Внезапной паузы мне как раз хватает на то, чтобы достать из кармана серп, включить механизм натяжки, встряхнуть для верности, фиксируя нить, приложить к коже куртки и сделать движение очень похожее на ведение смычка по струнам виолончели, вызывающее тягучий, пронизывающий звук, наматывающий нервы на катушку и покрывающий кожу изморозью. Здесь, конечно, нет никаких звуков, пока, во всяком случае. Я не отрываю серп от руки человека, не повторяю самой распространенной ошибки любителя-вивисектора, а нажимаю на кнопку, сматываю мономолекулярную нить, и лишь потом, потеряв всего-то две-три абсолютно ничего не стоящих секунд, прячу оружие в карман и отступаю на безопасное для моего плаща расстояние.
Человек продолжает стоять, ничего не понимая, но, вероятно, уже начиная подозревать неладное, хотя рука каким-то невероятным образом остается на месте, пока ее совершенно случайно не задевает толстая тетка, так и не научившаяся управлять выпирающими из платья телесами, свисавшими с живота, лица и ног (именно в такой последовательности!) безобразными жирными пористыми блинами и фартуками, и тогда конечность отлетает, выплескивая круглую лепешку густой крови, мазанувшей несколько людей и упавшей на пол, чтобы там окончательно разбиться на множество фонтанчиков, словно из белых плиток ударил новый источник, окатил с ног до головы жирную тетку, унылую личность неразличимого пола и мужчину в черных очках и грязном плаще. Троице повезло - такой остроты ощущений они еще наверняка не чувствовали со времен своего рождения.
Любопытно наблюдать, писать, рисовать то, как будут вести себя целиком и полностью придуманные тобой люди, которые в общем-то при твоей холодности и отстраненности, равнодушии и безразличии к каждой конкретной личности, при твоем витании в высоких сферах обобщения человеческих характеров, когда на страницах, на холсте действуют не живые личности, а лишь знаки, символы, типические характеры, по большому счету никуда не годные и никому не интересные.
Почему мы так их ценим? Почему дрожим в экстазе от метко подмеченной черты характера, присущей всему человечеству в целом? Почему индивидуальность на холсте так мало ценится, и мы стремимся к чему-то типическому, что по существу является для нас лишь хитрым эфмеизмом вечного, гениального, живого?
Наше равнодушие, глубинное равнодушие вселенной к тому, что происходит в ней, всеобщее наплевательство - вот чему я готов поверить больше всего, но как художник я обязан создавать достоверные (лживые) картинки бытия.

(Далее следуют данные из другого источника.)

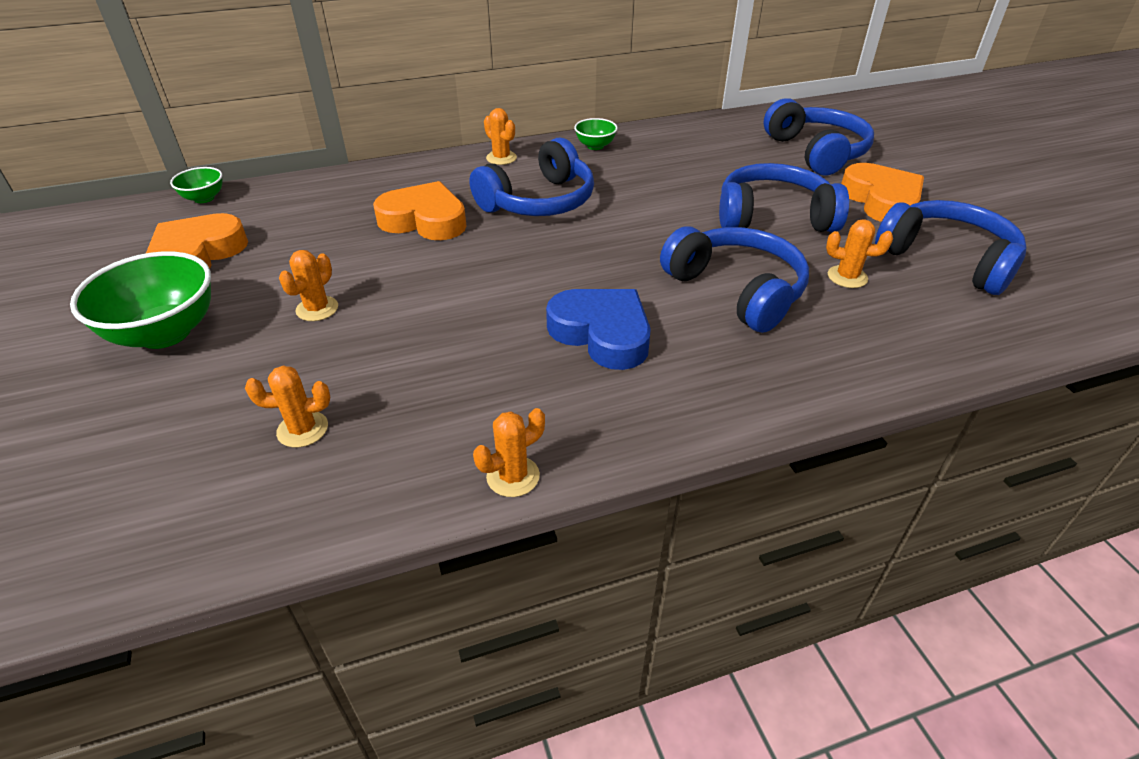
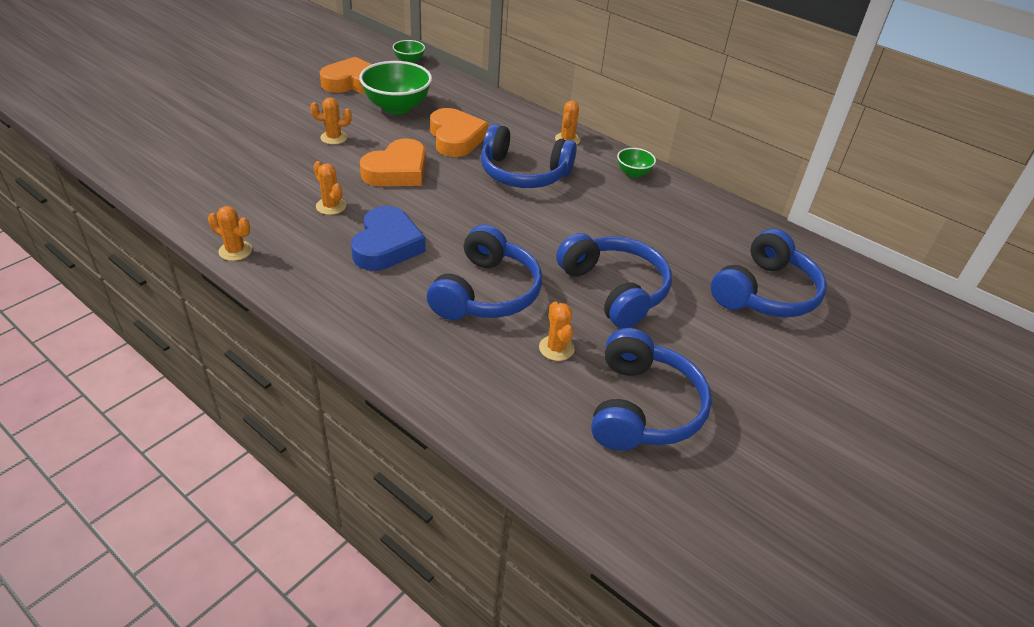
camera: 55 degrees right, 0 degrees up
green bowl [70,251,211,349] -> green bowl moved to [359,61,432,114]
orange cactus [245,365,330,448] -> orange cactus moved to [314,161,346,215]
orange heart [841,163,924,222] -> orange heart moved to [360,138,426,186]

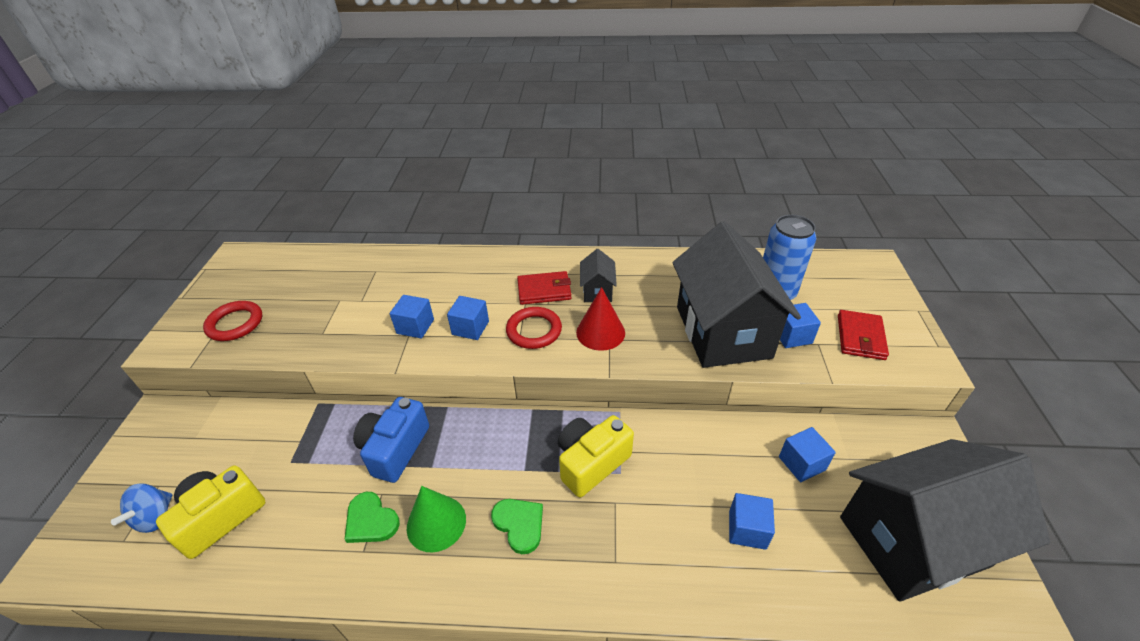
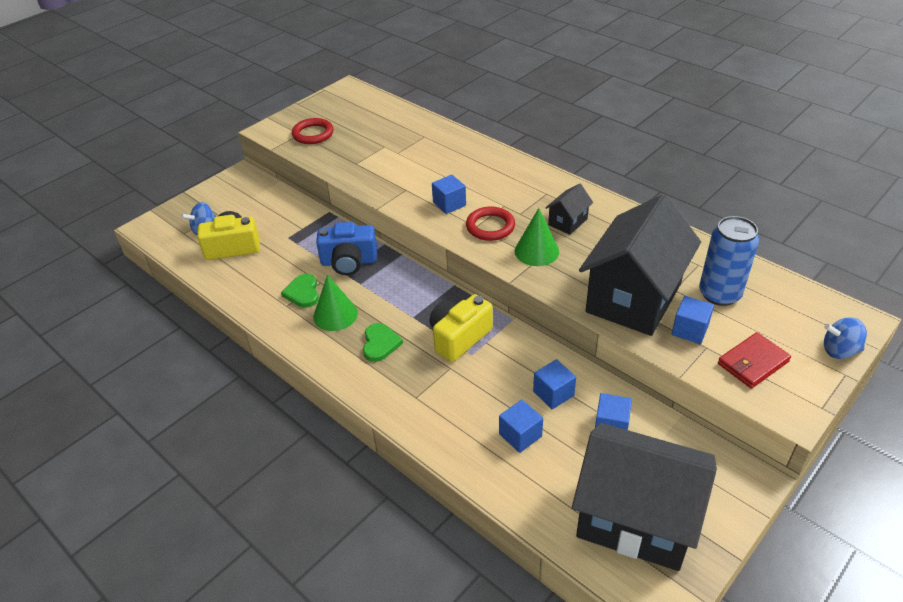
camera: 40 degrees right, 0 degrees up
blue camera [353,397,429,483] -> blue camera turned 150 degrees counterclockwise [316,222,377,275]
blue cube [390,295,434,338] -> blue cube moved to [533,359,576,409]
red wallet [517,271,571,305] -> none
yellow camera [558,415,634,497] -> yellow camera turned 45 degrees counterclockwise [429,294,493,362]
red cone [576,287,625,351] -> green cone [514,208,559,266]
none -> blue spinning top [824,317,867,359]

Мне приходится говорить вам, что льющаяся кровь, жутко вырисовывающаяся на белоснежных плитках под нещадным светом прожекторов, повергла окружающих в неимоверный ужас, что под сводами пересадочной станции возник и стал нарастать человеческий вой, словно стая волков собралась вокруг агонизирующей загнанной жертвы, когда все силы стаи потрачены на преследование, на схватку, и остается только тяжело дыша тоскливо ждать, предвкушая обильную трапезу. Хотя я сам не верю в такую реакцию человечества. От слабых, ранимых личностей - да, я согласен, я верю в их шок, в их страх и, может быть, сострадание, но остальные… Это только игра, еще одна игра в человеческое общество, во взаимопомощь, в противостояние злу, и мне даже не хочется отвлекаться на подобные мелочи, я с интересом отпускаю бразды правления, откладываю краски и наблюдаю за верификацией мира, за его самостоятельностью, но это не доставляет мне особого удовольствия.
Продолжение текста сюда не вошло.